*** Block opens ***

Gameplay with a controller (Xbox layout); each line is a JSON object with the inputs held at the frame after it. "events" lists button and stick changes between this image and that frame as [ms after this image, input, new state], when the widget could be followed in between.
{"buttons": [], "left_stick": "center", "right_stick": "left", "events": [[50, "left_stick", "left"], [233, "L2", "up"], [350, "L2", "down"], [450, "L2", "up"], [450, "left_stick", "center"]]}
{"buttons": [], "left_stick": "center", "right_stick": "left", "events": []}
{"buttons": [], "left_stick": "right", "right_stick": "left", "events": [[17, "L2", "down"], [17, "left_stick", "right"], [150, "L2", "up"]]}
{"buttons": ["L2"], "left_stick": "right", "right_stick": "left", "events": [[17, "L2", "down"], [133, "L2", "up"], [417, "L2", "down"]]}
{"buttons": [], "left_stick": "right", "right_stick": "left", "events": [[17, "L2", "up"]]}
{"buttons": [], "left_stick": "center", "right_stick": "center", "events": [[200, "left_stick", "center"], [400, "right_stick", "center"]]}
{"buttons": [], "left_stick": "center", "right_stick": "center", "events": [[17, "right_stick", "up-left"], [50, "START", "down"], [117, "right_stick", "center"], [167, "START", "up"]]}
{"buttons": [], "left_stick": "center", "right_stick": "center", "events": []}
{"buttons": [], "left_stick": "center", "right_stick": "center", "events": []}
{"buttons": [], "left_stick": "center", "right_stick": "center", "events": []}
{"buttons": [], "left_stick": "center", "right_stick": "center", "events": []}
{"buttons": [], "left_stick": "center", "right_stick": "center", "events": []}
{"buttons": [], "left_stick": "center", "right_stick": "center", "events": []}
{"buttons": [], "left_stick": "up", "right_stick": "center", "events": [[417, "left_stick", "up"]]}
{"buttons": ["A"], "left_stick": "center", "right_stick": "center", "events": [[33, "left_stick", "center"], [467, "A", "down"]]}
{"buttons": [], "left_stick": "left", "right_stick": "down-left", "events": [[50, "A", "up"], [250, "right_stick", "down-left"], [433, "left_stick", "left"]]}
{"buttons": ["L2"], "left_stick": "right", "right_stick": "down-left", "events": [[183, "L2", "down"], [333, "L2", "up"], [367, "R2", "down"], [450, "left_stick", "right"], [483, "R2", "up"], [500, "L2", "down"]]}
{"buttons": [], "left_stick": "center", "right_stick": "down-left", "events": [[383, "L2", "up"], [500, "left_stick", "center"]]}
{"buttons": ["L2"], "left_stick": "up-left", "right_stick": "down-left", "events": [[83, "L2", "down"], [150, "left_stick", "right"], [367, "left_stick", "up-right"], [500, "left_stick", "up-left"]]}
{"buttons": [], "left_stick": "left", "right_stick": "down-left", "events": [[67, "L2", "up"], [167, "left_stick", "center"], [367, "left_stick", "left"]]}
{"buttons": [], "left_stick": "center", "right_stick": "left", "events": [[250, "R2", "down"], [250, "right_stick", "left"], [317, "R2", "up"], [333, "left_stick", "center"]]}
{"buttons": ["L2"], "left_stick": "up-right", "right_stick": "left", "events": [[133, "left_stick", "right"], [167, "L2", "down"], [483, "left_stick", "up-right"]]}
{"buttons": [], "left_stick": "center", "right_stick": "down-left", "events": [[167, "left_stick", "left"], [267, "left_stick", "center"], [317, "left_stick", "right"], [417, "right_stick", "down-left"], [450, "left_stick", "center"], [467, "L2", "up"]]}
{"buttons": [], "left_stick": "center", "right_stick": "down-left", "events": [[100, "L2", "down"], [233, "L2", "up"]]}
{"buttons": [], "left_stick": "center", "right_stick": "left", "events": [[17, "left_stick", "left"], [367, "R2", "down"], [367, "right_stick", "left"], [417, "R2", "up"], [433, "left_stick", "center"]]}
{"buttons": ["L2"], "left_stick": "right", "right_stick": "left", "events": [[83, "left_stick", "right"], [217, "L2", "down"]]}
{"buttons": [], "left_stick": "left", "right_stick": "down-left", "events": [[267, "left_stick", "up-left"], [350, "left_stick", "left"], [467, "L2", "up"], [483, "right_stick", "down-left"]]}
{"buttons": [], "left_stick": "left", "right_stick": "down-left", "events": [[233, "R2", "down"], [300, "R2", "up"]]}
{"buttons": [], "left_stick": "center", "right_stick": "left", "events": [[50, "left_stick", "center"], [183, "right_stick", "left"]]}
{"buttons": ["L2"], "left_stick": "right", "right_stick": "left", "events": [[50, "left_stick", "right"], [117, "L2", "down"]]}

*** Block closes ***

### What to do
Precisely reproduce all the entries shown above.

### Output
Gameplay with a controller (Xbox layout); each line is a JSON object with the inputs held at the frame after it. "events" lists button and stick changes between this image and that frame as [ms after this image, input, new state], when the widget could be followed in between.
{"buttons": [], "left_stick": "center", "right_stick": "left", "events": [[50, "left_stick", "left"], [233, "L2", "up"], [350, "L2", "down"], [450, "L2", "up"], [450, "left_stick", "center"]]}
{"buttons": [], "left_stick": "center", "right_stick": "left", "events": []}
{"buttons": [], "left_stick": "right", "right_stick": "left", "events": [[17, "L2", "down"], [17, "left_stick", "right"], [150, "L2", "up"]]}
{"buttons": ["L2"], "left_stick": "right", "right_stick": "left", "events": [[17, "L2", "down"], [133, "L2", "up"], [417, "L2", "down"]]}
{"buttons": [], "left_stick": "right", "right_stick": "left", "events": [[17, "L2", "up"]]}
{"buttons": [], "left_stick": "center", "right_stick": "center", "events": [[200, "left_stick", "center"], [400, "right_stick", "center"]]}
{"buttons": [], "left_stick": "center", "right_stick": "center", "events": [[17, "right_stick", "up-left"], [50, "START", "down"], [117, "right_stick", "center"], [167, "START", "up"]]}
{"buttons": [], "left_stick": "center", "right_stick": "center", "events": []}
{"buttons": [], "left_stick": "center", "right_stick": "center", "events": []}
{"buttons": [], "left_stick": "center", "right_stick": "center", "events": []}
{"buttons": [], "left_stick": "center", "right_stick": "center", "events": []}
{"buttons": [], "left_stick": "center", "right_stick": "center", "events": []}
{"buttons": [], "left_stick": "center", "right_stick": "center", "events": []}
{"buttons": [], "left_stick": "up", "right_stick": "center", "events": [[417, "left_stick", "up"]]}
{"buttons": ["A"], "left_stick": "center", "right_stick": "center", "events": [[33, "left_stick", "center"], [467, "A", "down"]]}
{"buttons": [], "left_stick": "left", "right_stick": "down-left", "events": [[50, "A", "up"], [250, "right_stick", "down-left"], [433, "left_stick", "left"]]}
{"buttons": ["L2"], "left_stick": "right", "right_stick": "down-left", "events": [[183, "L2", "down"], [333, "L2", "up"], [367, "R2", "down"], [450, "left_stick", "right"], [483, "R2", "up"], [500, "L2", "down"]]}
{"buttons": [], "left_stick": "center", "right_stick": "down-left", "events": [[383, "L2", "up"], [500, "left_stick", "center"]]}
{"buttons": ["L2"], "left_stick": "up-left", "right_stick": "down-left", "events": [[83, "L2", "down"], [150, "left_stick", "right"], [367, "left_stick", "up-right"], [500, "left_stick", "up-left"]]}
{"buttons": [], "left_stick": "left", "right_stick": "down-left", "events": [[67, "L2", "up"], [167, "left_stick", "center"], [367, "left_stick", "left"]]}
{"buttons": [], "left_stick": "center", "right_stick": "left", "events": [[250, "R2", "down"], [250, "right_stick", "left"], [317, "R2", "up"], [333, "left_stick", "center"]]}
{"buttons": ["L2"], "left_stick": "up-right", "right_stick": "left", "events": [[133, "left_stick", "right"], [167, "L2", "down"], [483, "left_stick", "up-right"]]}
{"buttons": [], "left_stick": "center", "right_stick": "down-left", "events": [[167, "left_stick", "left"], [267, "left_stick", "center"], [317, "left_stick", "right"], [417, "right_stick", "down-left"], [450, "left_stick", "center"], [467, "L2", "up"]]}
{"buttons": [], "left_stick": "center", "right_stick": "down-left", "events": [[100, "L2", "down"], [233, "L2", "up"]]}
{"buttons": [], "left_stick": "center", "right_stick": "left", "events": [[17, "left_stick", "left"], [367, "R2", "down"], [367, "right_stick", "left"], [417, "R2", "up"], [433, "left_stick", "center"]]}
{"buttons": ["L2"], "left_stick": "right", "right_stick": "left", "events": [[83, "left_stick", "right"], [217, "L2", "down"]]}
{"buttons": [], "left_stick": "left", "right_stick": "down-left", "events": [[267, "left_stick", "up-left"], [350, "left_stick", "left"], [467, "L2", "up"], [483, "right_stick", "down-left"]]}
{"buttons": [], "left_stick": "left", "right_stick": "down-left", "events": [[233, "R2", "down"], [300, "R2", "up"]]}
{"buttons": [], "left_stick": "center", "right_stick": "left", "events": [[50, "left_stick", "center"], [183, "right_stick", "left"]]}
{"buttons": ["L2"], "left_stick": "right", "right_stick": "left", "events": [[50, "left_stick", "right"], [117, "L2", "down"]]}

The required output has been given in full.